• Instructions to follow:
Output the text of every row below word for word, leaving out the pictures.

(Stored data entries)
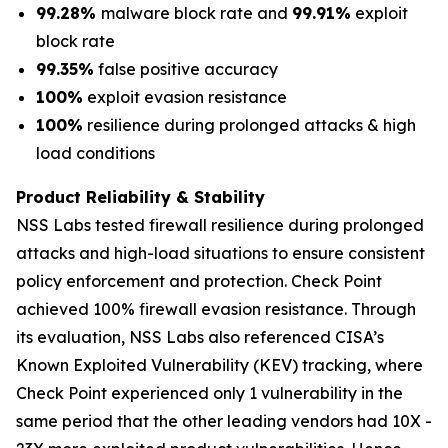
99.28%
malware block rate and
99.91%
exploit
block rate
99.35%
false positive accuracy
100%
exploit evasion resistance
100%
resilience during prolonged attacks & high
load conditions
Product Reliability & Stability
NSS Labs tested firewall resilience during prolonged
attacks and high-load situations to ensure consistent
policy enforcement and protection. Check Point
achieved 100% firewall evasion resistance. Through
its evaluation, NSS Labs also referenced CISA’s
Known Exploited Vulnerability (KEV) tracking, where
Check Point experienced only 1 vulnerability in the
same period that the other leading vendors had 10X -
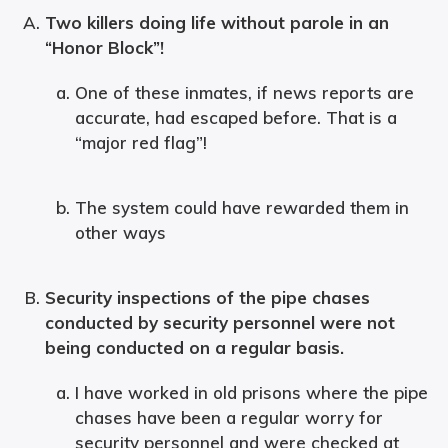
Two killers doing life without parole in an
“Honor Block”!
One of these inmates, if news reports are
accurate, had escaped before. That is a
“major red flag”!
The system could have rewarded them in
other ways
Security inspections of the pipe chases
conducted by security personnel were not
being conducted on a regular basis.
I have worked in old prisons where the pipe
chases have been a regular worry for
security personnel and were checked at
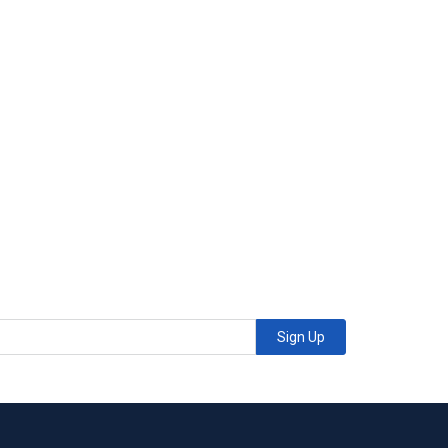
Sign Up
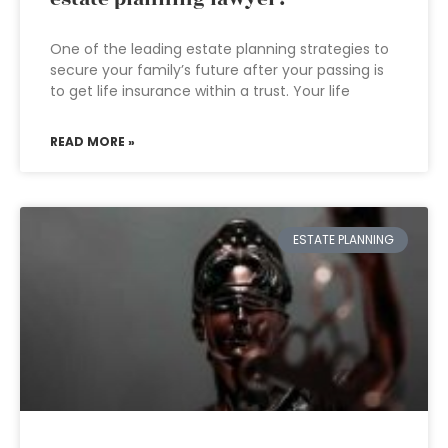
One of the leading estate planning strategies to
secure your family’s future after your passing is
to get life insurance within a trust. Your life
READ MORE »
ESTATE PLANNING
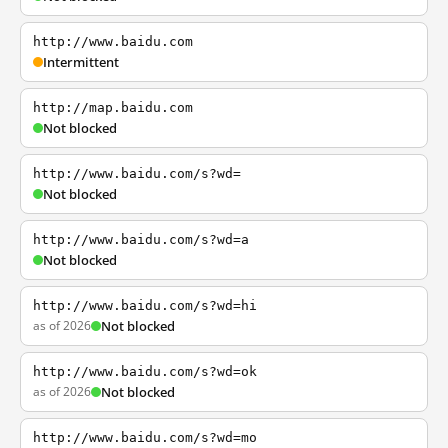
http://www.baidu.com
Intermittent
http://map.baidu.com
Not blocked
http://www.baidu.com/s?wd=
Not blocked
http://www.baidu.com/s?wd=a
Not blocked
http://www.baidu.com/s?wd=hi
as of 2026
Not blocked
http://www.baidu.com/s?wd=ok
as of 2026
Not blocked
http://www.baidu.com/s?wd=mo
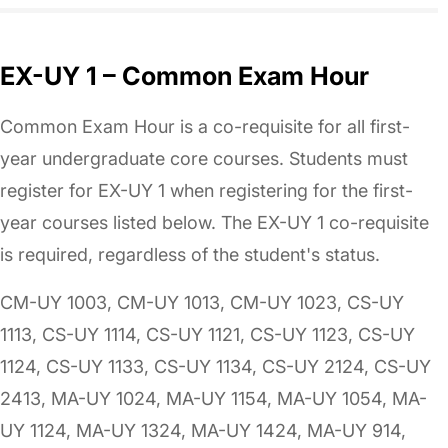
EX-UY 1 – Common Exam Hour
Common Exam Hour is a co-requisite for all first-
year undergraduate core courses. Students must
register for EX-UY 1 when registering for the first-
year courses listed below. The EX-UY 1 co-requisite
is required, regardless of the student's status.
CM-UY 1003, CM-UY 1013, CM-UY 1023, CS-UY
1113, CS-UY 1114, CS-UY 1121, CS-UY 1123, CS-UY
1124, CS-UY 1133, CS-UY 1134, CS-UY 2124, CS-UY
2413, MA-UY 1024, MA-UY 1154, MA-UY 1054, MA-
UY 1124, MA-UY 1324, MA-UY 1424, MA-UY 914,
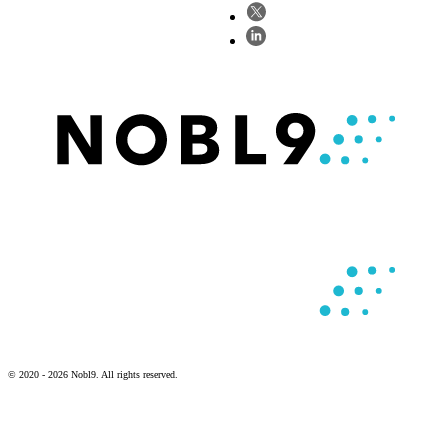
© 2020 - 2026 Nobl9. All rights reserved.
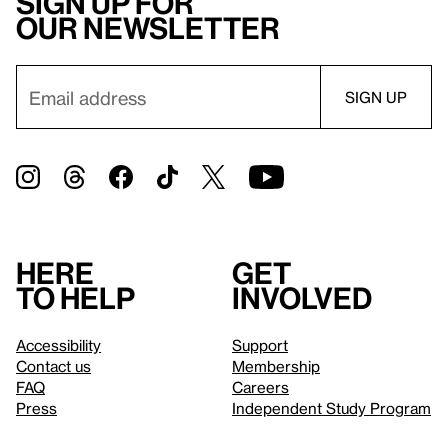
Sign up for
our newsletter
Here
Get
to help
involved
Accessibility
Support
Contact us
Membership
FAQ
Careers
Press
Independent Study Program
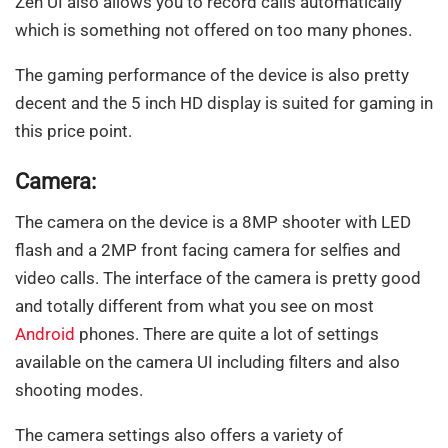
Zen UI also allows you to record calls automatically
which is something not offered on too many phones.
The gaming performance of the device is also pretty
decent and the 5 inch HD display is suited for gaming in
this price point.
Camera:
The camera on the device is a 8MP shooter with LED
flash and a 2MP front facing camera for selfies and
video calls. The interface of the camera is pretty good
and totally different from what you see on most
Android
phones. There are quite a lot of settings
available on the camera UI including filters and also
shooting modes.
The camera settings also offers a variety of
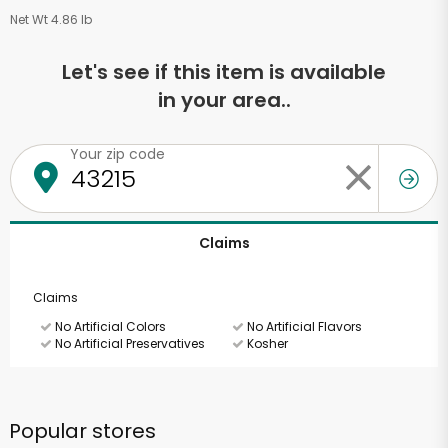
Net Wt 4.86 lb
Let's see if this item is available
in your area..
Your zip code
Claims
Claims
No Artificial Colors
No Artificial Flavors
No Artificial Preservatives
Kosher
Popular stores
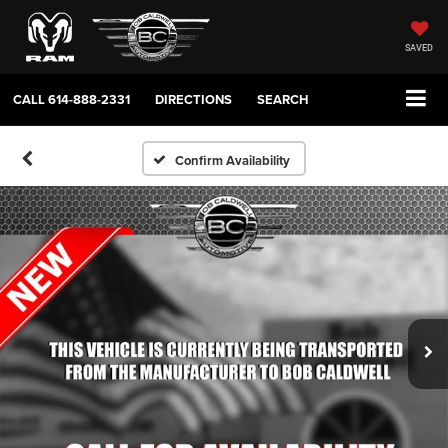
SAVED
CALL
614-888-2331
DIRECTIONS
SEARCH
Confirm Availability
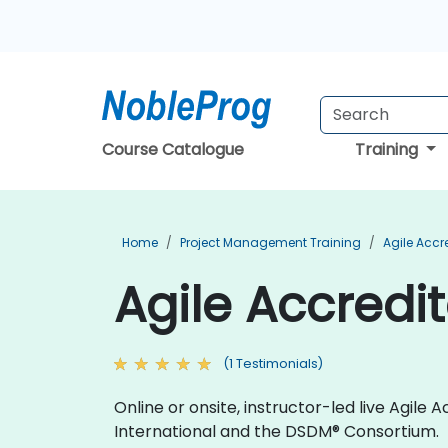
Course Catalogue
Training
Home
Project Management Training
Agile Accr
Agile Accredit
(1 Testimonials)
Online or onsite, instructor-led live Agil
International and the DSDM® Consortium.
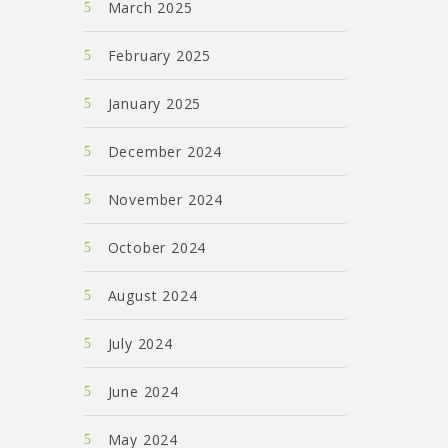
March 2025
February 2025
January 2025
December 2024
November 2024
October 2024
August 2024
July 2024
June 2024
May 2024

• Exercise answer:
99.28%
malware block rate and
99.91%
exploit
block rate
99.35%
false positive accuracy
100%
exploit evasion resistance
100%
resilience during prolonged attacks & high
load conditions
Product Reliability & Stability
NSS Labs tested firewall resilience during prolonged
attacks and high-load situations to ensure consistent
policy enforcement and protection. Check Point
achieved 100% firewall evasion resistance. Through
its evaluation, NSS Labs also referenced CISA’s
Known Exploited Vulnerability (KEV) tracking, where
Check Point experienced only 1 vulnerability in the
same period that the other leading vendors had 10X -
Two killers doing life without parole in an
“Honor Block”!
One of these inmates, if news reports are
accurate, had escaped before. That is a
“major red flag”!
The system could have rewarded them in
other ways
Security inspections of the pipe chases
conducted by security personnel were not
being conducted on a regular basis.
I have worked in old prisons where the pipe
chases have been a regular worry for
security personnel and were checked at
Sign Up
One of the leading estate planning strategies to
secure your family’s future after your passing is
to get life insurance within a trust. Your life
READ MORE »
ESTATE PLANNING
http://www.baidu.com
Intermittent
http://map.baidu.com
Not blocked
http://www.baidu.com/s?wd=
Not blocked
http://www.baidu.com/s?wd=a
Not blocked
http://www.baidu.com/s?wd=hi
as of 2026
Not blocked
http://www.baidu.com/s?wd=ok
as of 2026
Not blocked
http://www.baidu.com/s?wd=mo
EX-UY 1 – Common Exam Hour
Common Exam Hour is a co-requisite for all first-
year undergraduate core courses. Students must
register for EX-UY 1 when registering for the first-
year courses listed below. The EX-UY 1 co-requisite
is required, regardless of the student's status.
CM-UY 1003, CM-UY 1013, CM-UY 1023, CS-UY
1113, CS-UY 1114, CS-UY 1121, CS-UY 1123, CS-UY
1124, CS-UY 1133, CS-UY 1134, CS-UY 2124, CS-UY
2413, MA-UY 1024, MA-UY 1154, MA-UY 1054, MA-
UY 1124, MA-UY 1324, MA-UY 1424, MA-UY 914,
© 2020 - 2026 Nobl9. All rights reserved.
Sign up for
our newsletter
Here
Get
to help
involved
Accessibility
Support
Contact us
Membership
FAQ
Careers
Press
Independent Study Program
Zen UI also allows you to record calls automatically
which is something not offered on too many phones.
The gaming performance of the device is also pretty
decent and the 5 inch HD display is suited for gaming in
this price point.
Camera:
The camera on the device is a 8MP shooter with LED
flash and a 2MP front facing camera for selfies and
video calls. The interface of the camera is pretty good
and totally different from what you see on most
Android
phones. There are quite a lot of settings
available on the camera UI including filters and also
shooting modes.
The camera settings also offers a variety of
Net Wt 4.86 lb
Let's see if this item is available
in your area..
Your zip code
Claims
Claims
No Artificial Colors
No Artificial Flavors
No Artificial Preservatives
Kosher
Popular stores
SAVED
CALL
614-888-2331
DIRECTIONS
SEARCH
Confirm Availability
Course Catalogue
Training
Home
Project Management Training
Agile Accr
Agile Accredit
(1 Testimonials)
Online or onsite, instructor-led live Agil
International and the DSDM® Consortium.
March 2025
February 2025
January 2025
December 2024
November 2024
October 2024
August 2024
July 2024
June 2024
May 2024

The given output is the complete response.